Artem Pshenitsyn, Aleksandr Panov, Alexey Skrynnik

2025-08-20

CAMAR: Continuous Actions Multi-Agent Routing

Summary

This paper introduces CAMAR, a new test environment for multi-agent reinforcement learning where agents have to find paths in a continuous space, allowing for both working together and competing. It also proposes ways to test how well these learning systems are improving and lets researchers mix standard planning techniques with machine learning.

What's the problem?

Existing test environments for multi-agent reinforcement learning often don't have both continuous movement and complicated coordination or planning challenges. This makes it hard to test advanced learning strategies that need to handle smooth movements and complex teamwork or rivalry.

What's the solution?

The researchers created CAMAR, a benchmark specifically for multi-agent pathfinding with continuous actions.
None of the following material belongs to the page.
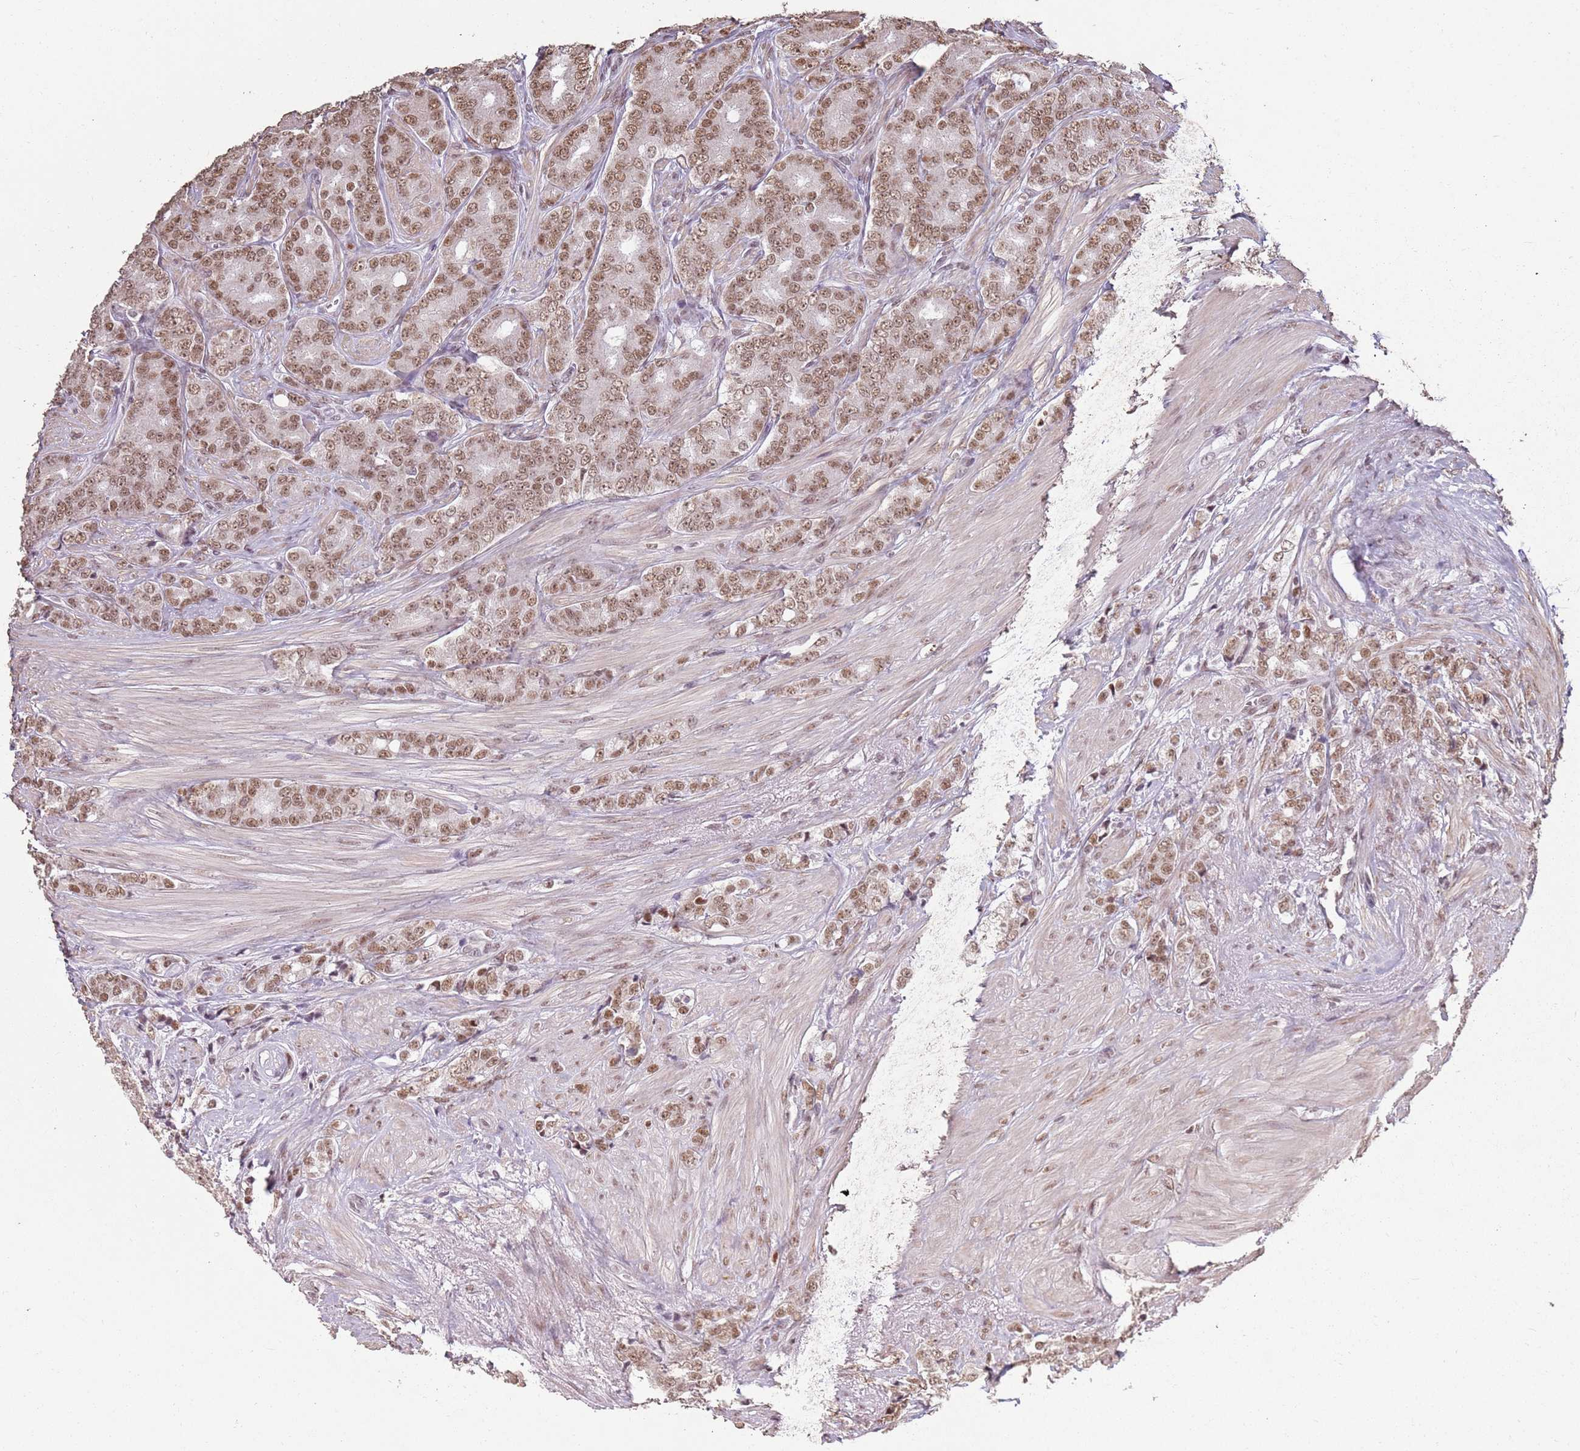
{"staining": {"intensity": "moderate", "quantity": ">75%", "location": "nuclear"}, "tissue": "prostate cancer", "cell_type": "Tumor cells", "image_type": "cancer", "snomed": [{"axis": "morphology", "description": "Adenocarcinoma, High grade"}, {"axis": "topography", "description": "Prostate"}], "caption": "About >75% of tumor cells in human prostate adenocarcinoma (high-grade) exhibit moderate nuclear protein expression as visualized by brown immunohistochemical staining.", "gene": "ARL14EP", "patient": {"sex": "male", "age": 62}}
It supports cooperative and competitive scenarios, runs very fast, and allows for combining traditional planning methods like RRT with machine learning approaches. They also created a structured way to evaluate progress and provided tools for fair comparisons.

Why it matters?

This new benchmark is important because it provides a more realistic and challenging platform for developing and testing advanced multi-agent learning systems, especially those that need to navigate and coordinate in complex, continuous environments. This could lead to better AI for things like drone coordination or robotic teamwork.

Abstract

Multi-agent reinforcement learning (MARL) is a powerful paradigm for solving cooperative and competitive decision-making problems. While many MARL benchmarks have been proposed, few combine continuous state and action spaces with challenging coordination and planning tasks. We introduce CAMAR, a new MARL benchmark designed explicitly for multi-agent pathfinding in environments with continuous actions. CAMAR supports cooperative and competitive interactions between agents and runs efficiently at up to 100,000 environment steps per second. We also propose a three-tier evaluation protocol to better track algorithmic progress and enable deeper analysis of performance. In addition, CAMAR allows the integration of classical planning methods such as RRT and RRT* into MARL pipelines. We use them as standalone baselines and combine RRT* with popular MARL algorithms to create hybrid approaches. We provide a suite of test scenarios and benchmarking tools to ensure reproducibility and fair comparison. Experiments show that CAMAR presents a challenging and realistic testbed for the MARL community.